Estará a informação online a produzir um serviço beta em contínuo? A pressão tempo não se aplica apenas aos produtos físicos, mas também aos serviços noticiosos, sobretudo aos online. Em primeiro lugar, a qualidade dos media em geral está em perigo há muitos anos, fruto da queda nas vendas em banca e das receitas publicitárias da imprensa. A consequência mais imediata foi o desinvestimento no capital humano. Os mais frios dirão que as decisões de gestão são inatacáveis numa perspetiva custo-benefício, argumento difícil de contrariar quando o horizonte de rentabilidade é de curto prazo.
A atual crise de identidade da imprensa, tendo um pé no offline (papel) e outro nos suportes digitais (site, blogs e redes sociais), leva só por si a uma informação beta, isto é, mal estruturada, feita à pressa e sujeita a retificações. A concorrência e a falta de pessoas em número e qualidade nas redações produziram um "mundo beta" que contaminou ainda mais os online, onde a pressão tempo é muito maior. Garanto que não estou a alinhar na demonização do jornalista, perspetiva nornalmente veiculada por quem não conhece os media, os seus critérios, a construção das notícias, os processos de cruzamentos de fontes, entre outros pormenores. Mas, infelizmente, ainda é uma perspetiva que encontramos em muitos profissionais de outros setores.

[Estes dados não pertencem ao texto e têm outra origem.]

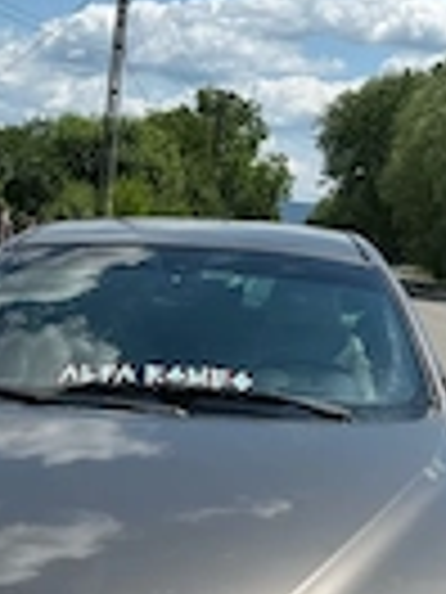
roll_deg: -8.2
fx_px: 1254
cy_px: 396
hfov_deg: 20.2
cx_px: 207
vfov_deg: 26.5
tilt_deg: -8.0
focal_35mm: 73
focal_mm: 6.86
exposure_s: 1/6211
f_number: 1.78
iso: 80
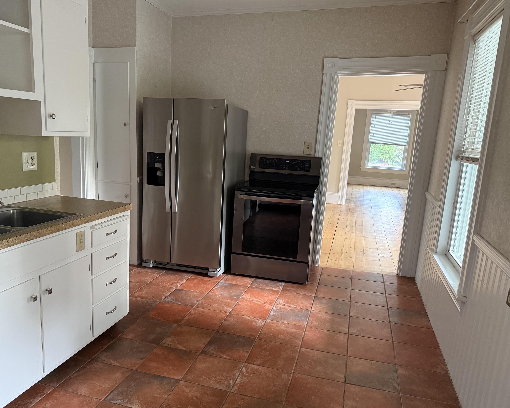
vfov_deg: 54.9
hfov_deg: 66.0
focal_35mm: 26
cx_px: 236
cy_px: 209
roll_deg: -2.8
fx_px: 392
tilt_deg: -10.7
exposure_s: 1/47
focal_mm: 6.76
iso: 500
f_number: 1.78
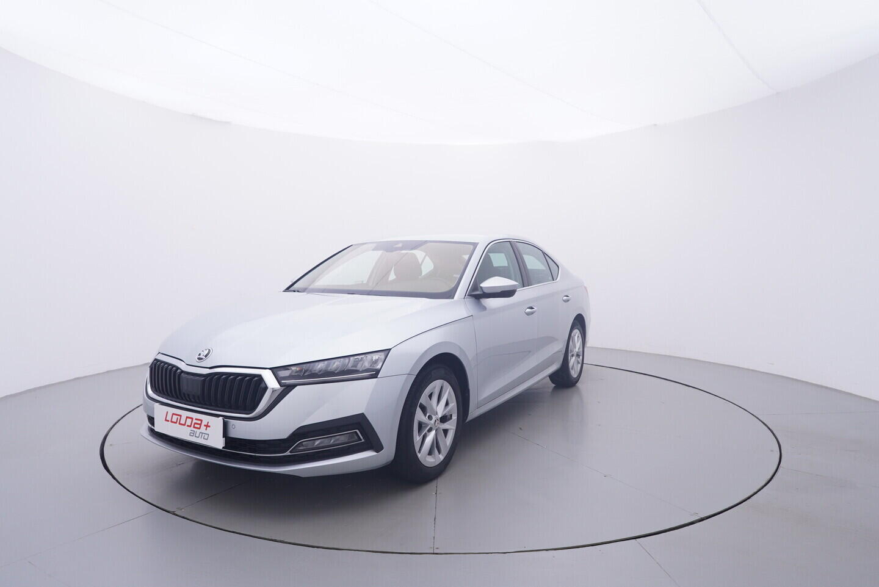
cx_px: 440
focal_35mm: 22
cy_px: 294
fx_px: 550
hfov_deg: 77.3
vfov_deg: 56.2
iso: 200
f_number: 5
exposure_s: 1/80
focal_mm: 15
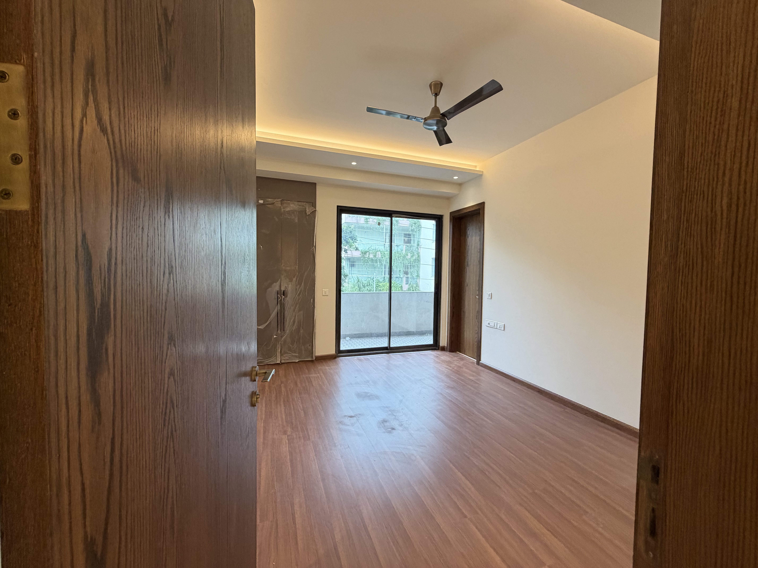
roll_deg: +1.0
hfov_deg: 102.1
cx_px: 379
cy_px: 284
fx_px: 307
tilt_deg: -0.7
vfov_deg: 85.7
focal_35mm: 14
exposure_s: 1/100
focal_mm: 2.22
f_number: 2.2
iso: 250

As empresas, sobretudo as tecnológicas, produzem em tempo recorde novos produtos e fazem-no em versões beta para testá-los. O mercado [consumidores e media especializados ou não] usa-os, percebe problemas e reporta-os. O marketing e produção tentam dar resposta e relançam produto. O mercado usa-o e percebe mais alguns problemas e o ciclo repete-se. O ciclo que era antes linear – pesquisa»planeamento»produção»venda – passa a ser circular:
PRODUÇÃO DE PRODUTOS TECNOLÓGICOS |
PRODUÇÃO DE NOTÍCIAS ONLINE OU ATÉ EM PAPEL (ao longo dos dias) |
Embora o leitor possa pensar que os esquemas circulares acima expostos sejam repetidos, está enganado, como pode verificar nas respetivas legendas.O primeiro caso refere-se ao processo de produção industrial muito comum nas novas tecnologias e o segundo esquema ilustra o processo de produção de notícias. No caso dos online, o círculo pode fechar-se num só dia e no papel pode completar-se no espaço de uma semana.
É preciso ser jornalista para entender que este raciocínio não se aplica em 100% dos casos. Há sucessões de notícias perante as quais a Ciência Política se cala. A recente "confusão" sobre a extensão a Portugal das condições dadas à Grécia para pagamento dos empréstimos europeus ilustra bem essa circunstância. Os media tiveram de acompanhar as contradições diárias do Governo, refazendo notícias e abordagens ao longo de uma semana ou mais . Mas isso é jornalismo, puro e duro. Muitos académicos ou proto-académicos pensam que o jornalismo é superficial, mas ignoram que o ritmo é diário (ao minuto se for online) ou semanal, sendo impossível, até por falta de espaço em papel, dar uma visão holística de uma determinada temática.
Esta capa do jornal i ilustra bem uma circunstância em que a informação beta se deveu às contradições dos políticos. Vale a pena clicar na imagem para ver as contradições dos protagonistas. Dias depois seria a vez de Cavaco Silva e depois Paulo Portas defenderem uma renegociação das condições do empréstimo. Passos Coelho faria igualmente marcha-atrás. É um ciclo contínuo de contradições que alimenta o ciclo contínuo de notícias aparentemente contraditórias. Aparentemente, porque a contradição não é dos produtores das notícias.
O problema atual do jornalismo não é a falta de visão científica e holística. O jornalismo nunca pretendeu alcançar esse patamar. O desafio é resistir à pressão tempo e conter a tendência da informação beta produzida às catadupas. Seja por concorrência desenfreada, falta de meios humanos, pressões das fontes ou outro motivo qualquer. As soluções ainda não foram encontradas e talvez só a autoredefinição dos media venha no futuro a recolocar a informação no seu devido lugar: os conteúdos de qualidade.